A loss function takes the (output, target) pair of inputs, and computes a value that estimates how far away the output is from the target.

There are several different loss functions under the nn package . A simple loss is: nn.MSELoss which computes the mean-squared error between the output and the target.

In [10]:
output = net(input)
target = torch.randn(10)  # a dummy target, for example
target = target.view(1, -1)  # make it the same shape as output
criterion = nn.MSELoss()

loss = criterion(output, target)
print(loss)

tensor(2.0263, grad_fn=<MseLossBackward0>)


Now, if you follow loss in the backward direction, using its .grad_fn attribute, you will see a graph of computations that looks like this:

input -> conv2d -> relu -> maxpool2d -> conv2d -> relu -> maxpool2d<br>
      -> flatten -> linear -> relu -> linear -> relu -> linear(output probabilities)<br>
      -> MSELoss<br>
      -> loss
      
So, when we call loss.backward(), the whole graph is differentiated w.r.t. the neural net parameters, and all Tensors in the graph that have requires_grad=True will have their .grad Tensor accumulated with the gradient.

In [11]:
# mse loss
print(loss.grad_fn)

<MseLossBackward0 object at 0x000001DF6577D520>


In [12]:
# linear layer of output probab
print(loss.grad_fn.next_functions[0][0])

<AddmmBackward0 object at 0x000001DF4F0826D0>


In [13]:
# ReLU layer
print(loss.grad_fn.next_functions[0][0].next_functions[0][0])

<AccumulateGrad object at 0x000001DF65791580>


In [14]:
net.zero_grad()

— GIVEN RECORDS —
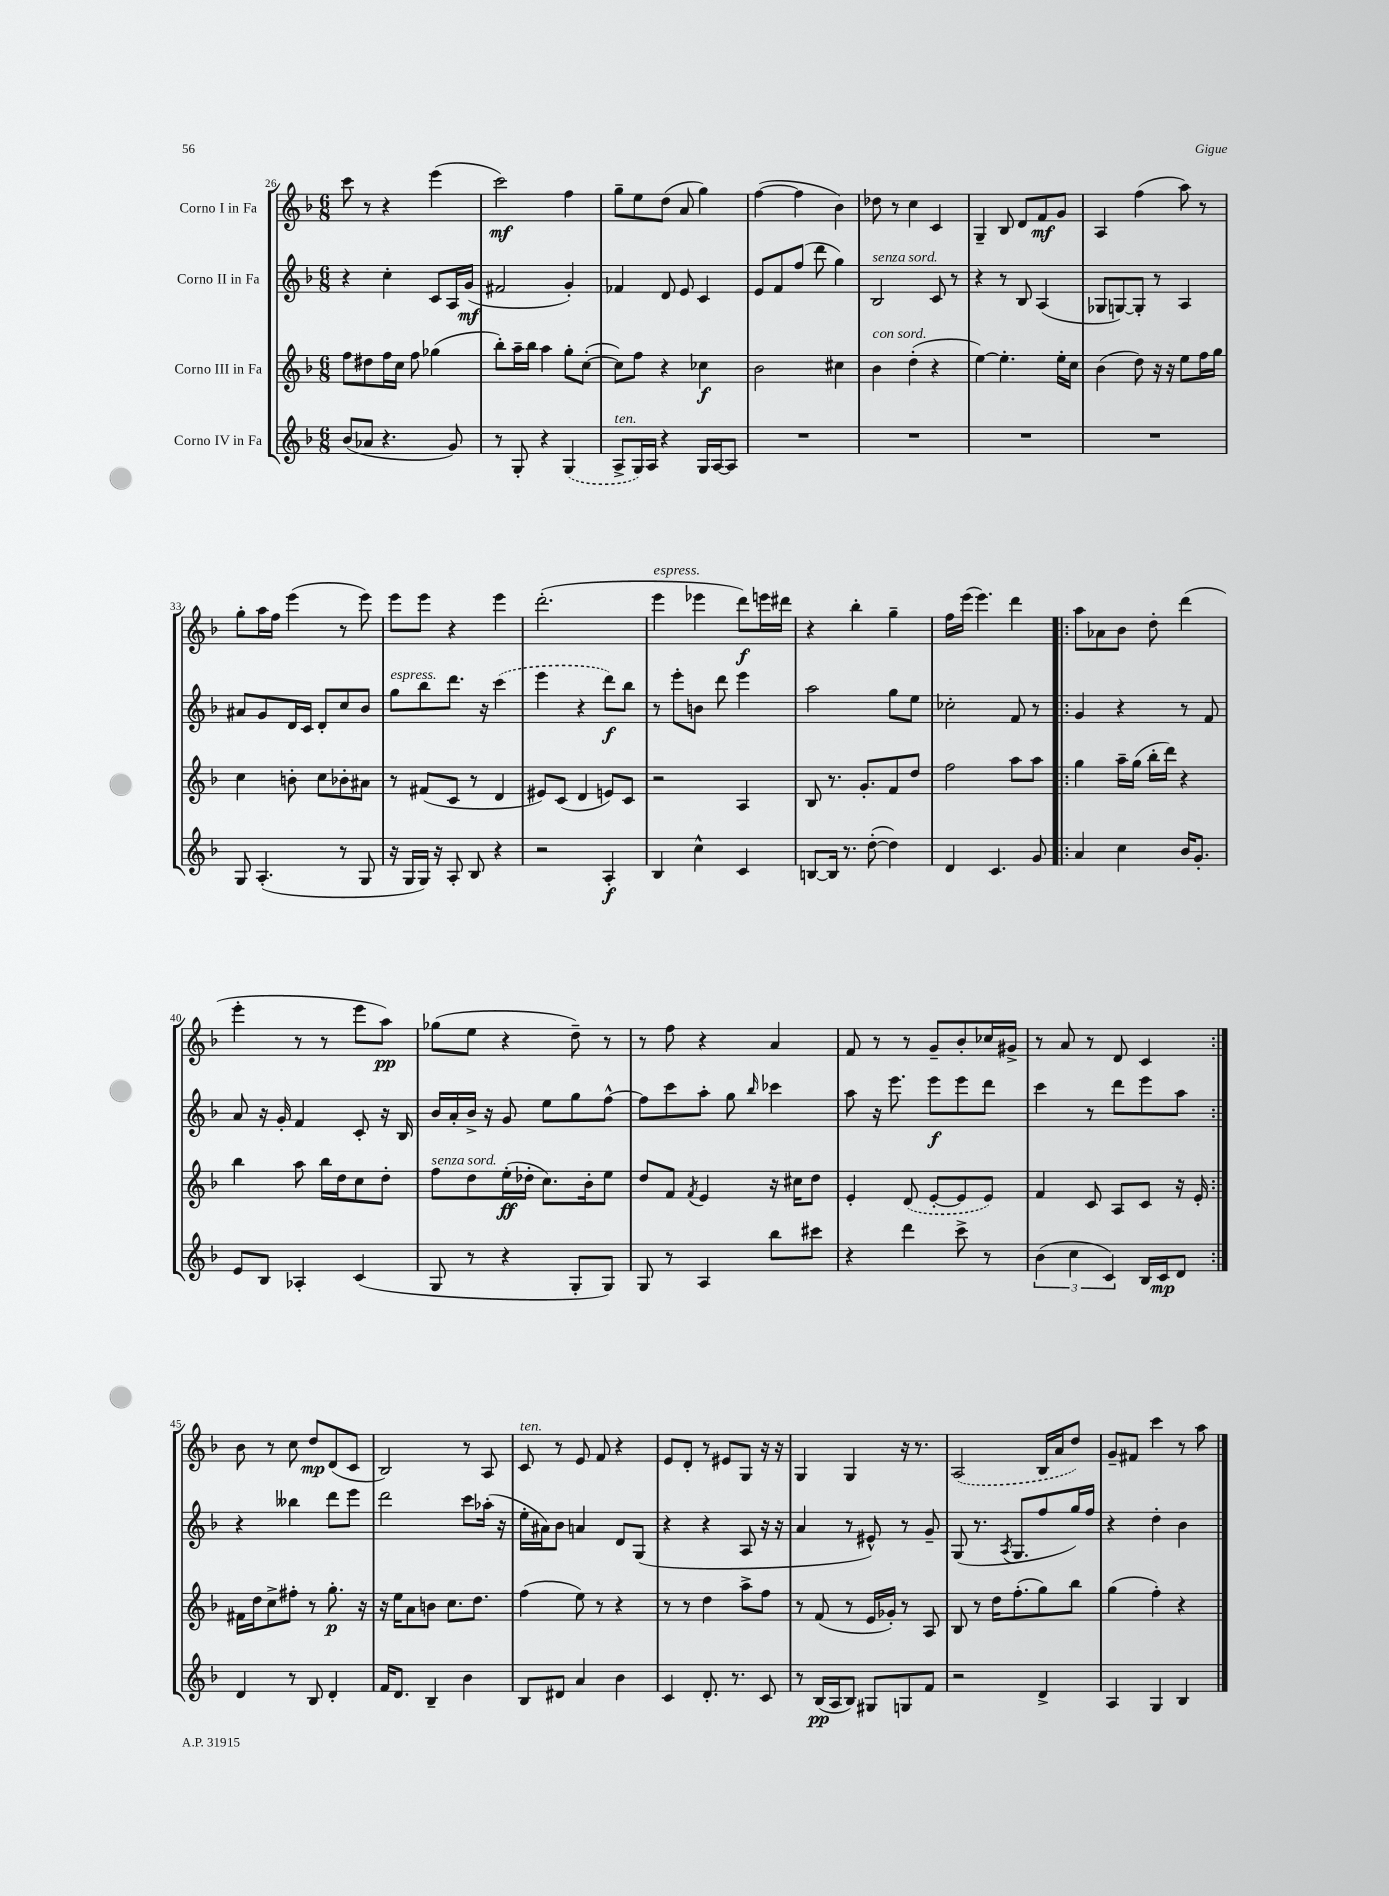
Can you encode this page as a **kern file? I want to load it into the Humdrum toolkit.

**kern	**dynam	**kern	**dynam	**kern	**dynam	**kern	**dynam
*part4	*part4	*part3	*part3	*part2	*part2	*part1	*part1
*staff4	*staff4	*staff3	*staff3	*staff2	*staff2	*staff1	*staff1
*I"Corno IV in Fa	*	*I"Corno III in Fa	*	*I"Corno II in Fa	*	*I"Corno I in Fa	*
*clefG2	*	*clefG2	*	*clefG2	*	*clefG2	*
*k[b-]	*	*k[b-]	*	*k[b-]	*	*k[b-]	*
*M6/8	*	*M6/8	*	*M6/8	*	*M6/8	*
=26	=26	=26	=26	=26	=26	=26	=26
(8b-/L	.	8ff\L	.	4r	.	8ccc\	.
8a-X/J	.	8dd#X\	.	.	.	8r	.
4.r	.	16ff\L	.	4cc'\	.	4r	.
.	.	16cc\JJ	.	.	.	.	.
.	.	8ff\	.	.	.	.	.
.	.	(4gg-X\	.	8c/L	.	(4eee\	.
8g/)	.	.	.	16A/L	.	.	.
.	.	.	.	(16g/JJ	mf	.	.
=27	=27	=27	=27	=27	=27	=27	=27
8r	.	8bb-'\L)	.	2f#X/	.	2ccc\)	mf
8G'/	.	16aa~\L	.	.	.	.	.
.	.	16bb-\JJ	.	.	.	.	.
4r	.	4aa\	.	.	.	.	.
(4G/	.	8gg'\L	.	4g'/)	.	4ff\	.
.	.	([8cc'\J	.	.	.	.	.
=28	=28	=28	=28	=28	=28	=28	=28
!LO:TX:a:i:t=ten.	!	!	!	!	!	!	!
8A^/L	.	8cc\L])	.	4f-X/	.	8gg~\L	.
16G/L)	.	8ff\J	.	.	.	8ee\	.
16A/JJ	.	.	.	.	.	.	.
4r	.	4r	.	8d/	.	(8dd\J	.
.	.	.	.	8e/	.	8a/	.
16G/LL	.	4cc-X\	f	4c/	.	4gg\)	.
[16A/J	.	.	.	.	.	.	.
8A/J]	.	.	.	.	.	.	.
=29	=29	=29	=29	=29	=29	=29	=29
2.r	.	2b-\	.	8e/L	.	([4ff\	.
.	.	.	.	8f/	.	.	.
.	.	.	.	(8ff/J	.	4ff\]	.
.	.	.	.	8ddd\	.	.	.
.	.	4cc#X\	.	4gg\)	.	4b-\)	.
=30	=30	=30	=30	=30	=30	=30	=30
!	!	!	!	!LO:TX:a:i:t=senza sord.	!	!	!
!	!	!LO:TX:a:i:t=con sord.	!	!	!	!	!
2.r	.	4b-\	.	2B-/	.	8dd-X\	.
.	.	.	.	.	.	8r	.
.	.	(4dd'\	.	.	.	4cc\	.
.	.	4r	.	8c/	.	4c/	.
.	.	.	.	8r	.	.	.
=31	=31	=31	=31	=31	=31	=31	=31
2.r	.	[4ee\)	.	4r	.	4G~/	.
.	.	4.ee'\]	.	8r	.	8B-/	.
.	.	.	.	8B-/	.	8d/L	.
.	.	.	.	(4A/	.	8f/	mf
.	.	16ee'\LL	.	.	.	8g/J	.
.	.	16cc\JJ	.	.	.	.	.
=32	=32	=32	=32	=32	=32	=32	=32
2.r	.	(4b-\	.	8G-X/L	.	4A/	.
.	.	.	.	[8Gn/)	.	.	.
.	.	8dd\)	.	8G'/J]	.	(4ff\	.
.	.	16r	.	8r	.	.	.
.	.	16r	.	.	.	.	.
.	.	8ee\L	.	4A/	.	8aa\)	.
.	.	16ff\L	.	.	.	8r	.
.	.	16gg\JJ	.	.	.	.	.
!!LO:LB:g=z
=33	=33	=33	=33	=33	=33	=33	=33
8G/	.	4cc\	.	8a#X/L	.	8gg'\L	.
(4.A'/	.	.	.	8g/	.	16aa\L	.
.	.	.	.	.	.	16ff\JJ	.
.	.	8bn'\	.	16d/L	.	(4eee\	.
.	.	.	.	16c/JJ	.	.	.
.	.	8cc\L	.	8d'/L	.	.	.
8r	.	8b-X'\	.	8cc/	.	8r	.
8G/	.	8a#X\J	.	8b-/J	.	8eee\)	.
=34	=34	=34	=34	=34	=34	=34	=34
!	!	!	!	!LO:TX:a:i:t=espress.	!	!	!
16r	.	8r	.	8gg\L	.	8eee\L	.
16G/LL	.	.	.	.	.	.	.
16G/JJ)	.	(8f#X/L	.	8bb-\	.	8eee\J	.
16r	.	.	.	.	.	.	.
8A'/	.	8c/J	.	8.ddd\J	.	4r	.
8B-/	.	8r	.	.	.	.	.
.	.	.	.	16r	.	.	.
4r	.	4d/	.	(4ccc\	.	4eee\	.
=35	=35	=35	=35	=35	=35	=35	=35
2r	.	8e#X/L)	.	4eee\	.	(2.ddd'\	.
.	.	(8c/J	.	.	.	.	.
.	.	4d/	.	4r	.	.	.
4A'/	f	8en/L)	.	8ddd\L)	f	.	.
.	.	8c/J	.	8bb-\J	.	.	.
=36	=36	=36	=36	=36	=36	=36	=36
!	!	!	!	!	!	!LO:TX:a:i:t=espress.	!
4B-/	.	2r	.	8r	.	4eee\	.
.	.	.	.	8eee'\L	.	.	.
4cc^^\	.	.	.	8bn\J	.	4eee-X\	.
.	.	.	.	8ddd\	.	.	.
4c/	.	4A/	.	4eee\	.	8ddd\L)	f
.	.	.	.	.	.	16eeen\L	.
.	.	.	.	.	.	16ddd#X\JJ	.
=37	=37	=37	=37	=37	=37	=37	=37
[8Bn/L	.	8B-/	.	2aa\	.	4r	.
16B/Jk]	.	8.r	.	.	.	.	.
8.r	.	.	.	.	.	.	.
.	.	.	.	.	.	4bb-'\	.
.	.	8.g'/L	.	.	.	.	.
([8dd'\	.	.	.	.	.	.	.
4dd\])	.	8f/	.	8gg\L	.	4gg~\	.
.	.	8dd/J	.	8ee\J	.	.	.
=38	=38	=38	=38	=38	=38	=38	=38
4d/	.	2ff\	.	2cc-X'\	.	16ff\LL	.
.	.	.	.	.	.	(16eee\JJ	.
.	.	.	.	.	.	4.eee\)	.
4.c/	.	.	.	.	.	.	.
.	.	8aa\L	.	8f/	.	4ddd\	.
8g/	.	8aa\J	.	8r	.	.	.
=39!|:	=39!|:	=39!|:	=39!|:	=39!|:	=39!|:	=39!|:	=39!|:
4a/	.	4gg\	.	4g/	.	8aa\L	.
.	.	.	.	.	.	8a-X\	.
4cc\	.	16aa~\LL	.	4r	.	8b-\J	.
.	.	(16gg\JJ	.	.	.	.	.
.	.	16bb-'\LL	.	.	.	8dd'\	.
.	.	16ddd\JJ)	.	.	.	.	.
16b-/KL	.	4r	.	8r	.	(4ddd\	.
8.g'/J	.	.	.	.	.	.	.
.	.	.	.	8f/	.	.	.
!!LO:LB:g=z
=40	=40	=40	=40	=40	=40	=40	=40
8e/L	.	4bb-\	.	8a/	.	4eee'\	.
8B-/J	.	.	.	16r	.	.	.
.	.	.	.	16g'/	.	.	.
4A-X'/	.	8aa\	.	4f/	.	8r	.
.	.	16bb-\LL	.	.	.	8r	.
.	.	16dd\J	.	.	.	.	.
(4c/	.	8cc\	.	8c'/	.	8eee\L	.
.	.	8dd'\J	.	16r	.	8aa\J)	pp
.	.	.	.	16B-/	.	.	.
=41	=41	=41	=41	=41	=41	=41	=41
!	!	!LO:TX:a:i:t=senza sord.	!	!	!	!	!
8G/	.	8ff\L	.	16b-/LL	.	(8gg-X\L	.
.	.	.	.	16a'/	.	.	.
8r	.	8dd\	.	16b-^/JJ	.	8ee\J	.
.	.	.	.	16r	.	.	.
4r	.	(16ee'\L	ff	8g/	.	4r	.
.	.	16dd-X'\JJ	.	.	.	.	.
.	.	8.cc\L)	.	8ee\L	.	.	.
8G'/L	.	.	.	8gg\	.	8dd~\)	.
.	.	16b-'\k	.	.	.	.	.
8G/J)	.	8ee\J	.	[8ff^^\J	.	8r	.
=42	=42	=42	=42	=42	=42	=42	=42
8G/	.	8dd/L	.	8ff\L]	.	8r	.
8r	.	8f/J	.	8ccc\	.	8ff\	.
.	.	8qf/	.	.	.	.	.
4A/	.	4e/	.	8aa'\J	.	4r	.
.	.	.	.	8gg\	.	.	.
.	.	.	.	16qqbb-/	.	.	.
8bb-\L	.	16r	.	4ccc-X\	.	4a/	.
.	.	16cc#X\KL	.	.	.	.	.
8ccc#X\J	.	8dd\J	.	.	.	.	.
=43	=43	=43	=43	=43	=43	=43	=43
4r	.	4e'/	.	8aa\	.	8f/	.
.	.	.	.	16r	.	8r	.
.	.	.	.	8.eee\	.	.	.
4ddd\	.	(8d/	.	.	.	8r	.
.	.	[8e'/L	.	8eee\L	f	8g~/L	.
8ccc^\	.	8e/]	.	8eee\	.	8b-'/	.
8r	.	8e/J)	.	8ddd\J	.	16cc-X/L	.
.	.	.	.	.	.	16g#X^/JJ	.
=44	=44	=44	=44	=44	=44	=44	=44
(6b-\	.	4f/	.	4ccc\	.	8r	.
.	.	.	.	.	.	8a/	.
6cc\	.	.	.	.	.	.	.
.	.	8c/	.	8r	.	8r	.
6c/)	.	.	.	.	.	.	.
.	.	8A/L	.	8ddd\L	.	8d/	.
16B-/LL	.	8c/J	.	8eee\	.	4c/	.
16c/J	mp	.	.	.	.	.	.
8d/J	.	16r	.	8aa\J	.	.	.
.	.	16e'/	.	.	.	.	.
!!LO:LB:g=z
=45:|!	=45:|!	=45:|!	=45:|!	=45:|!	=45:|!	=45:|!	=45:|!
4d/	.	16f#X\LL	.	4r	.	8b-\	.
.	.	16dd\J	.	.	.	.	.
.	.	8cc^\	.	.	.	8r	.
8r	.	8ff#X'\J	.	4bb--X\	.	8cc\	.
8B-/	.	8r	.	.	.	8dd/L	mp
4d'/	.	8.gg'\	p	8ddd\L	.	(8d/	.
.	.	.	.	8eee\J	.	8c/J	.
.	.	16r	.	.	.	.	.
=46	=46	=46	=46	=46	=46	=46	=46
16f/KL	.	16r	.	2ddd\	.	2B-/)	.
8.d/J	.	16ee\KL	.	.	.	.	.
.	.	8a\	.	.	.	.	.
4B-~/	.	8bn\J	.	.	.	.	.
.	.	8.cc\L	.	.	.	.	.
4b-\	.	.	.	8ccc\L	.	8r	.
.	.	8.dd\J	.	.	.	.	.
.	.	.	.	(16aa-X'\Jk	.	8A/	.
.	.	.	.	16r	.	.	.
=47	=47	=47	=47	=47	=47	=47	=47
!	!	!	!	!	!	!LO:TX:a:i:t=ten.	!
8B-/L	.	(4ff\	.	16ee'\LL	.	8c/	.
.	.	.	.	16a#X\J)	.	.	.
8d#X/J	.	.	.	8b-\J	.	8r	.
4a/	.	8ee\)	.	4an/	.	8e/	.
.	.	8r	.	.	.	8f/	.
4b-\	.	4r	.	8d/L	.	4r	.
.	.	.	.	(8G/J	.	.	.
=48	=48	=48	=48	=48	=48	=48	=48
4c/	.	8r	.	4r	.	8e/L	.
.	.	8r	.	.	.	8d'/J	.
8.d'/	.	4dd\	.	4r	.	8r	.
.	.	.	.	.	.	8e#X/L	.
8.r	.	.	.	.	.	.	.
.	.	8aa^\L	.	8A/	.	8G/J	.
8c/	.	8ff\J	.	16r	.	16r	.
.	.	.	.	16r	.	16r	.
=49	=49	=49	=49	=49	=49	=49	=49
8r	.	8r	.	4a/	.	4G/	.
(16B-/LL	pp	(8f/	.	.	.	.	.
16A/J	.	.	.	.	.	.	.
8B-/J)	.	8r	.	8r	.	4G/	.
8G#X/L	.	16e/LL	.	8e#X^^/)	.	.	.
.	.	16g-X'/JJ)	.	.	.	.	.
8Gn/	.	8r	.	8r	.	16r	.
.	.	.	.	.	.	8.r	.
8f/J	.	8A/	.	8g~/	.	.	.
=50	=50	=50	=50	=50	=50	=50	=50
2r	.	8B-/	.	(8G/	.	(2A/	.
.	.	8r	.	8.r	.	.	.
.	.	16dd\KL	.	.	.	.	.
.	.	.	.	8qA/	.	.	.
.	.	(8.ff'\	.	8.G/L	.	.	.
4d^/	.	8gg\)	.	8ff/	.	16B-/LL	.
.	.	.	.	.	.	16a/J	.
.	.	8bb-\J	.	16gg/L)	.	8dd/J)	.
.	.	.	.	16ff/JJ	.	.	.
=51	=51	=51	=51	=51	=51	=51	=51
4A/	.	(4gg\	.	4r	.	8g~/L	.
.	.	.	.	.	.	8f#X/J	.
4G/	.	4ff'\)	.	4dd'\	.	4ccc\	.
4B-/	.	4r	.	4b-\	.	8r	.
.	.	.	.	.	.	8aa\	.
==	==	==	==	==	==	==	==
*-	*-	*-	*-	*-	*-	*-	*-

--

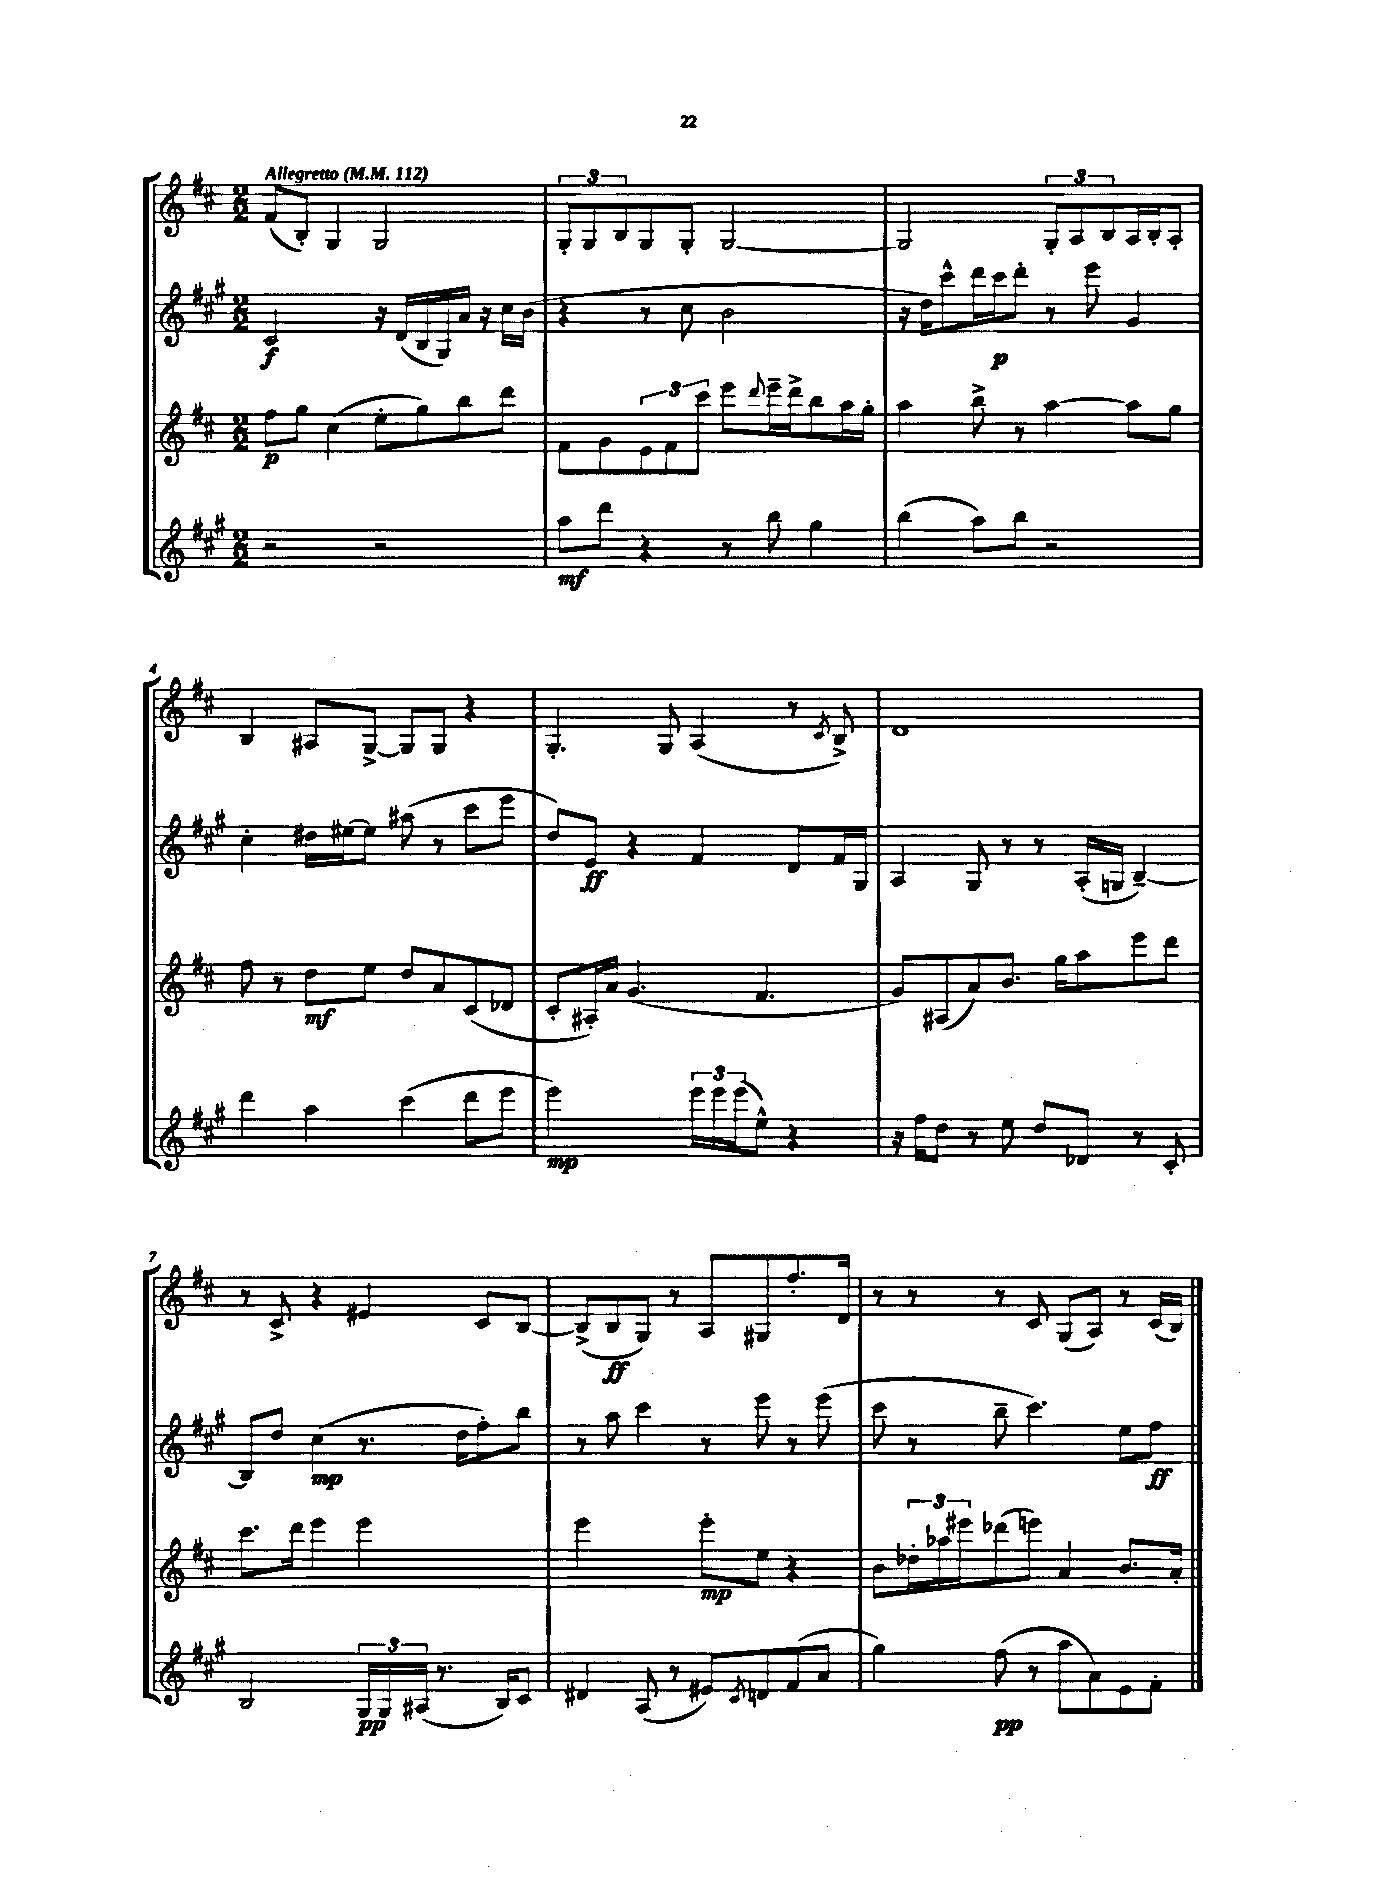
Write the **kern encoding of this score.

— STATED TASK —
Write what comes next in the PyTorch loss function excerpt, picking up right after its final line. The records are a separate body of material from the PyTorch loss function excerpt.

— ANSWER TO THIS PROBLEM —
# gradients are now set to zero
print("Conv1 bias before backward",net.conv1.bias.grad)
loss.backward()
print("Conv2 bias after backward",net.conv1.bias.grad)

Conv1 bias before backward None
Conv2 bias after backward tensor([ 0.0007, -0.0157,  0.0008,  0.0151,  0.0213, -0.0062])


In [15]:
# we can update the weights using gradient descent
# wt = wt - learning rate * gradient

learning_rate = 0.01
for f in net.parameters():
    f.data.sub_(f.grad.data*learning_rate)

In [17]:
# this weight updates happen in an optimizer `torch.optim`
optimizer = torch.optim.SGD(net.parameters(),lr = 1e-3)

# in training loop 
optimizer.zero_grad()
output = net(input)
loss = criterion(output, target)
loss.backward()
optimizer.step()

In [18]:
import torch.optim as optim

# create your optimizer
optimizer = optim.SGD(net.parameters(), lr=0.01)

# in your training loop:
optimizer.zero_grad()   # zero the gradient buffers
output = net(input)
loss = criterion(output, target)
loss.backward()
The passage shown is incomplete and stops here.